- [Records for this exercise]

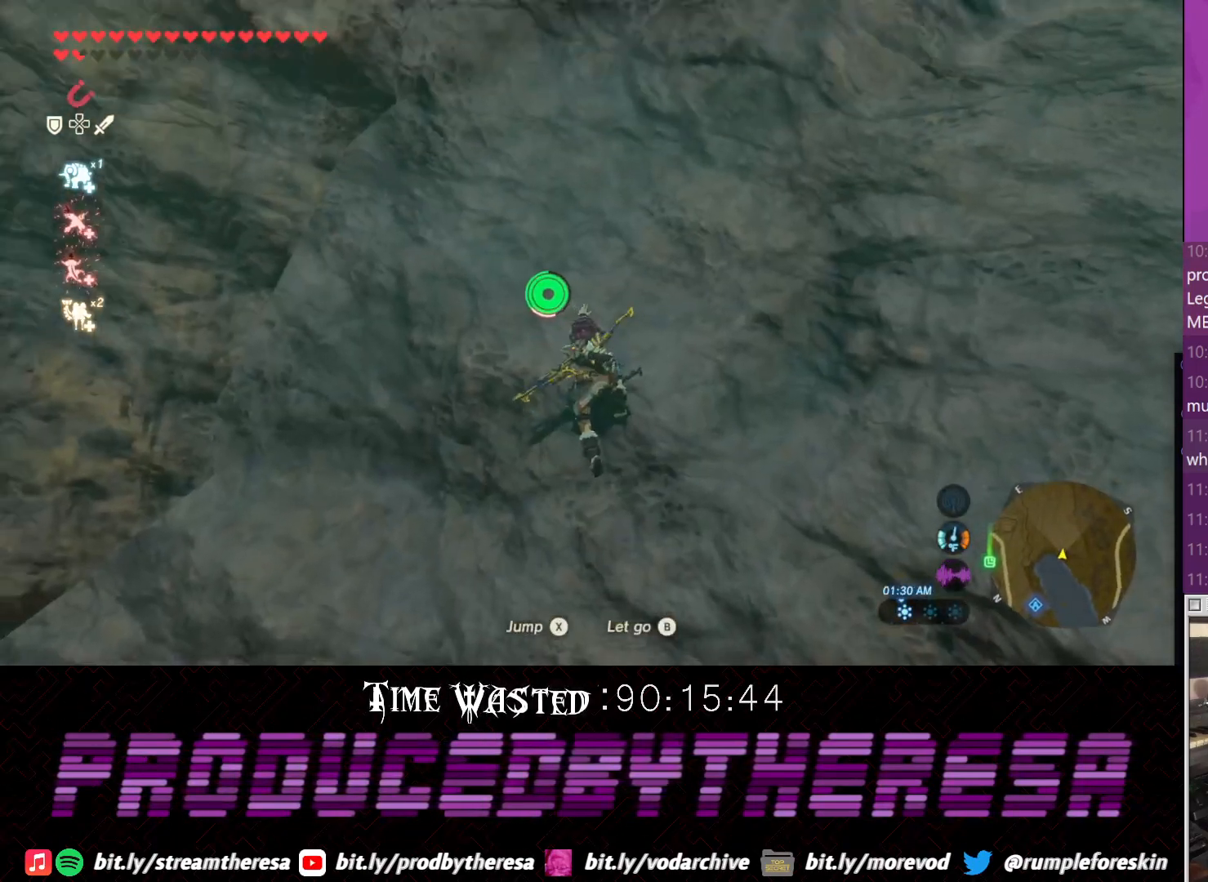
{"buttons": [], "left_stick": "up", "right_stick": "center"}
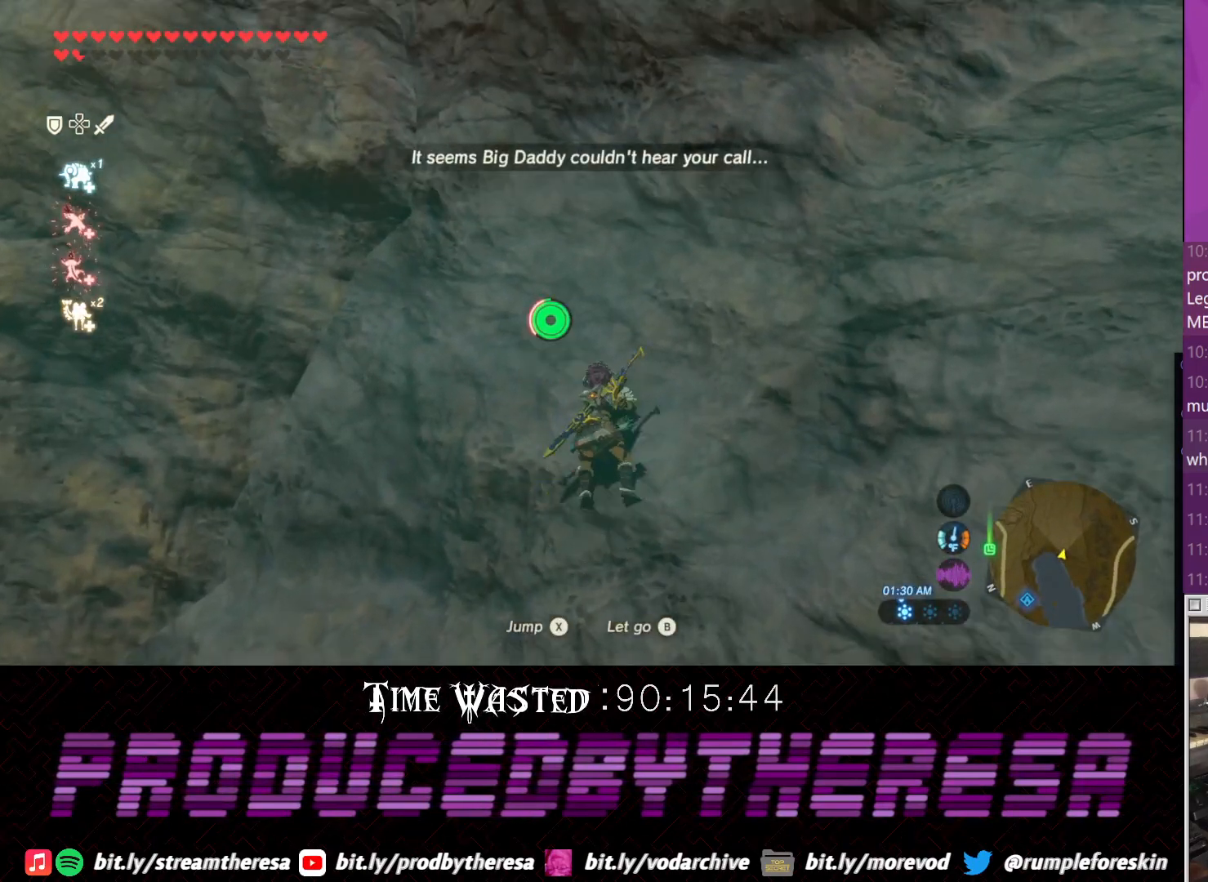
{"buttons": [], "left_stick": "up", "right_stick": "center"}
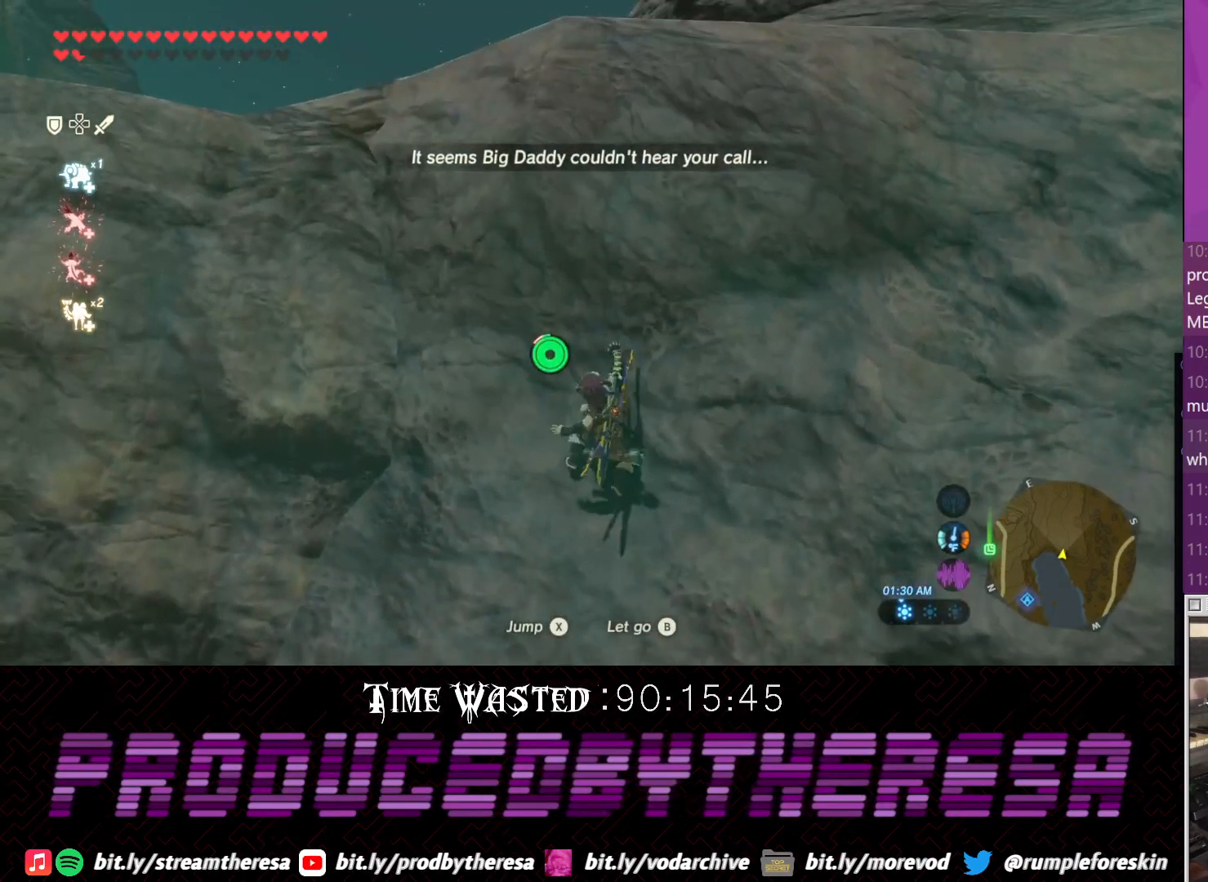
{"buttons": [], "left_stick": "up", "right_stick": "center", "events": []}
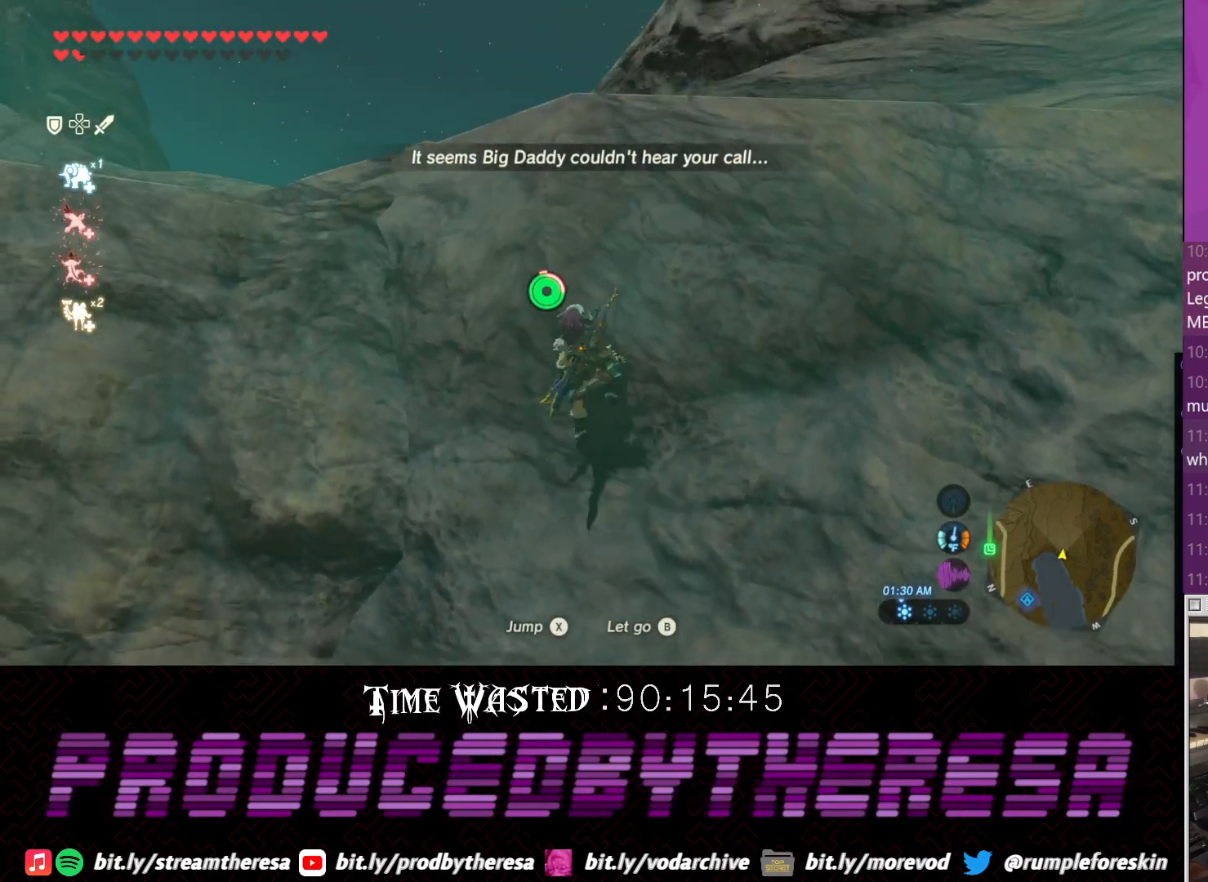
{"buttons": [], "left_stick": "up", "right_stick": "center", "events": []}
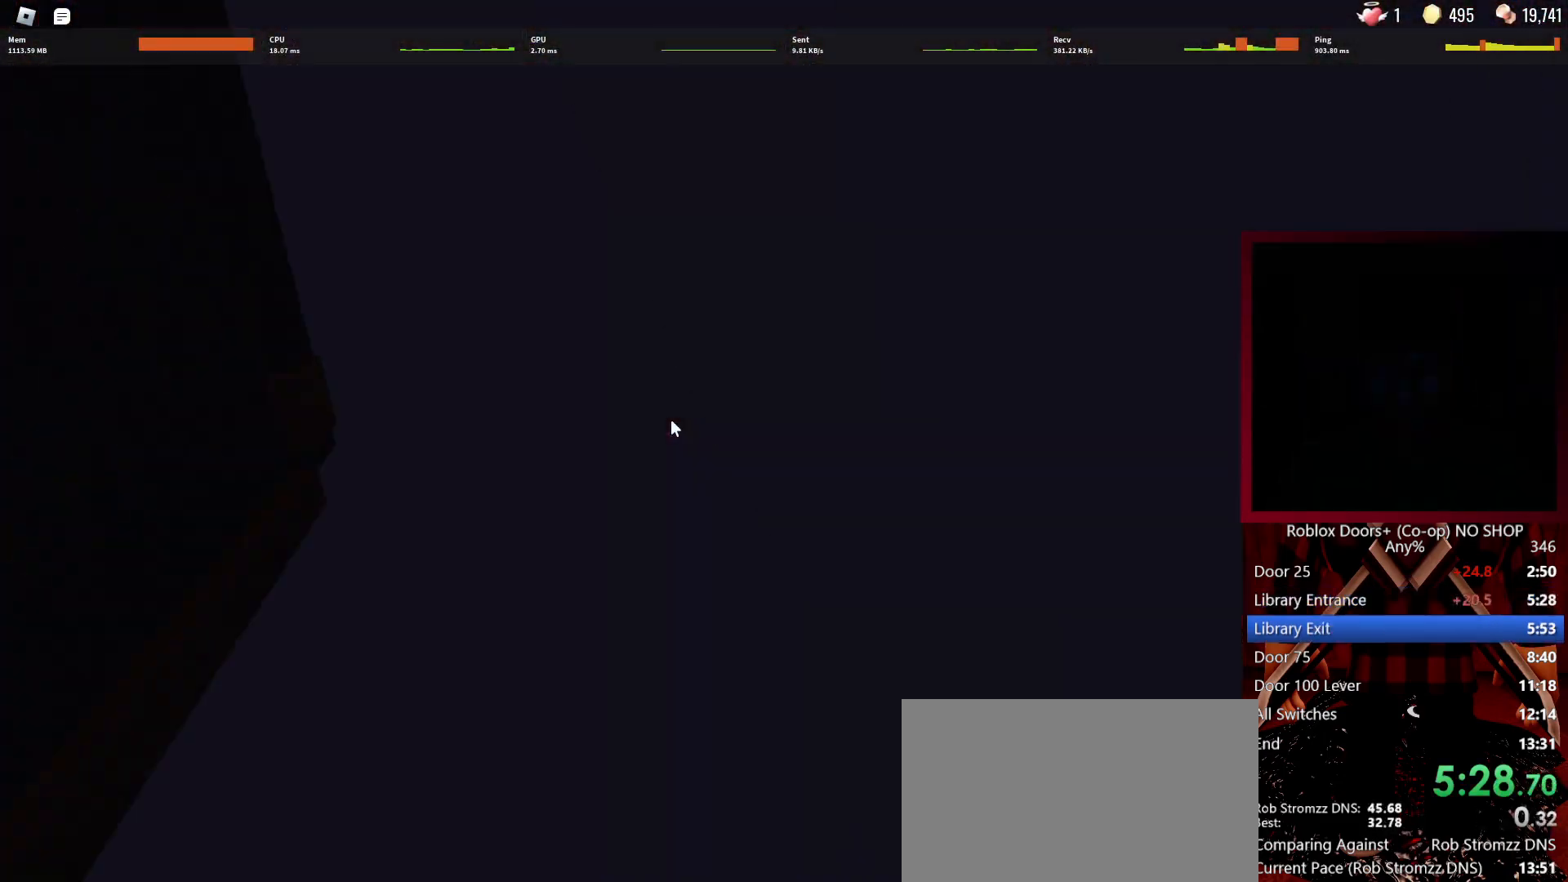
Gameplay with keyboard and mouse; each line is a JSON object with the keys and mouse buttons held at the frame after it. "events" lists presses ("down") and releases ("up") of "1", "2", "3", "4", "5", "a", "alt", "c", "caps_lock", "ctrl", "d", "e", "f", "g", "q", "r", "s", "shift", "space", "t", "tab", "v", "w", "x", "z", "mouse_left", "mouse_wheel" and "mouse_right" between this image and that frame as [ms after this image, input, new state], when the widget could be followed in between. "mouse_left", "mouse_wheel", "mouse_right" = the "left", "wheel", "right" buttons of the "mouse" list. No other keys are recorded. "wheel" means that the mouse wheel is clicked or scrolled. Not read: mouse_move.
{"keys": ["w"], "mouse": [], "events": []}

- [Aim of the exercise] Repeat each entry exactly as it appears; skip any picture.

- [Result of the exercise]
{"buttons": [], "left_stick": "up", "right_stick": "center"}
{"buttons": [], "left_stick": "up", "right_stick": "center"}
{"buttons": [], "left_stick": "up", "right_stick": "center", "events": []}
{"buttons": [], "left_stick": "up", "right_stick": "center", "events": []}
Gameplay with keyboard and mouse; each line is a JSON object with the keys and mouse buttons held at the frame after it. "events" lists presses ("down") and releases ("up") of "1", "2", "3", "4", "5", "a", "alt", "c", "caps_lock", "ctrl", "d", "e", "f", "g", "q", "r", "s", "shift", "space", "t", "tab", "v", "w", "x", "z", "mouse_left", "mouse_wheel" and "mouse_right" between this image and that frame as [ms after this image, input, new state], when the widget could be followed in between. "mouse_left", "mouse_wheel", "mouse_right" = the "left", "wheel", "right" buttons of the "mouse" list. No other keys are recorded. "wheel" means that the mouse wheel is clicked or scrolled. Not read: mouse_move.
{"keys": ["w"], "mouse": [], "events": []}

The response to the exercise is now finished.